Fleeing bombardment and oppression by the military junta in Myanmar, families belonging to the persecuted Karen minority take great risks in helping their children cross over to neighboring Thailand. But for the children and young people, life as an unregistered asylum seeker is dangerous. CSI partners offer them protection and help.
Many Karen people are hiding out in remote forests. csi
The families of religious minorities such as the Karen, who are persecuted by the military junta in Myanmar, live in constant fear. Many are forced to flee from attacks and hide out in the forest.
Out of necessity, many send their children to neighboring Thailand. But for the children and young people, life there as an unregistered asylum seeker, far from their parents and without freedom of movement, is difficult.
The CSI partner in Myanmar is providing help to 40 refugee children and young people in Thailand. This aid will enable them to complete secondary school and qualify for vocational training, and later obtain Thai citizenship. Only this way will they have the chance to realize their dreams.
Most of the girls want to become nurses to help victims of violence or other asylum seekers. The boys want to become car and motorbike mechanics, hoping to earn enough money to support themselves, their families and other refugees.
For these children – all of them from Christian homes – CSI partner Kakreh Moo is like a mother. She takes care of their needs and makes sure they are properly fed and clothed. Her husband Garry drives the children to town when needed and takes care of the necessary official paperwork.
The children attend three different schools in the Chiang Mai area. In 2022, many of them contracted Covid and developed a fever. CSI partners ensured all those who were sick received medical attention, and they all made a full recovery. But illness is not their biggest concern; what they fear more is attacks by the army.
The conflict in Myanmar between the military and ethnic minority militias has escalated since the military coup in February 2021. Since then, the junta has killed more than 3,000 civilians and arrested nearly 20,000. Hundreds of families are on the run.
Kakreh Moo has taken bags of rice, dried fruit and medicine to a refugee camp, risking her life. This necessitated a three-hour boat ride on the Salween River, the border between Thailand and Myanmar.
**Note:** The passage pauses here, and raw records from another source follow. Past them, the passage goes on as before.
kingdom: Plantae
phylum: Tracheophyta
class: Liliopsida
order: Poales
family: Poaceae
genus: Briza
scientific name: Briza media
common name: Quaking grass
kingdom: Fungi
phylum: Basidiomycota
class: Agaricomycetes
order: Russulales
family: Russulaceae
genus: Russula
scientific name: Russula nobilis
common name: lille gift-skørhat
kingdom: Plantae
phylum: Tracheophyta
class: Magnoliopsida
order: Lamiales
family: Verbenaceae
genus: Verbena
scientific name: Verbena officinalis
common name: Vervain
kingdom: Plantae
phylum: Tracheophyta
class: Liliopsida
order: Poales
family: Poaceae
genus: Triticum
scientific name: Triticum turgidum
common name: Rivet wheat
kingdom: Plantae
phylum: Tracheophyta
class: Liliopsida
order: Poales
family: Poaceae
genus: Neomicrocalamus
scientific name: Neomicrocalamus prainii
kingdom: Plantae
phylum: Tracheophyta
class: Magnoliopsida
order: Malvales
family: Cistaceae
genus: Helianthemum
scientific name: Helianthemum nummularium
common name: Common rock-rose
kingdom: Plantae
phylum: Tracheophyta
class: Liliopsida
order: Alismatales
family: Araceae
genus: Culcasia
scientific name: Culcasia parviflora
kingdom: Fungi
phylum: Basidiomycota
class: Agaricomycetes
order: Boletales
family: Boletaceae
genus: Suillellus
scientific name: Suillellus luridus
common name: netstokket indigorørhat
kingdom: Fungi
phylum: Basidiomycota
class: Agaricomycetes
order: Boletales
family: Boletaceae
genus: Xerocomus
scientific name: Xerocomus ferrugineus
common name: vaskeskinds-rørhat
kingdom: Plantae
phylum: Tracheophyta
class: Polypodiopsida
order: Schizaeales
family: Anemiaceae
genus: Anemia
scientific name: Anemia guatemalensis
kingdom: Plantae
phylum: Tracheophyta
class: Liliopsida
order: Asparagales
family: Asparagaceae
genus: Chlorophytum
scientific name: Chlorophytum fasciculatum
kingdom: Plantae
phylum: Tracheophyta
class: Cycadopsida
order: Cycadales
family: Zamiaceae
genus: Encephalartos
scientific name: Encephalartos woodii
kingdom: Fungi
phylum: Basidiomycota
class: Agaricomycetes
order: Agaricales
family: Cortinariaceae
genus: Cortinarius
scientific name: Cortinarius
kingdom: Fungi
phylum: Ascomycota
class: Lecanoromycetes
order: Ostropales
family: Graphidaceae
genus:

The Myanmar military maintains a high level of surveillance on any movement along the river, pointing their guns at all those who travel by boat. Despite the great danger, the CSI partner also provided transportation for seriously ill refugees who needed to be taken to a city hospital. Without this help, they would have died.
The conflict between ethnic militias and the military junta has been going on for decades. Hundreds of thousands of members of minority populations, including many Christians, have been displaced, wounded, tortured or even killed in recent decades. Clashes between the military and rebels have driven 1.2 million people from their homes, according to the UNHCR.
CSI launched its aid project in 2020. No one knew at the time that the pandemic and coup would turn this relief effort into a lifeline for many. Looking back, CSI partner Kakreh Moo calls this “God’s providence.”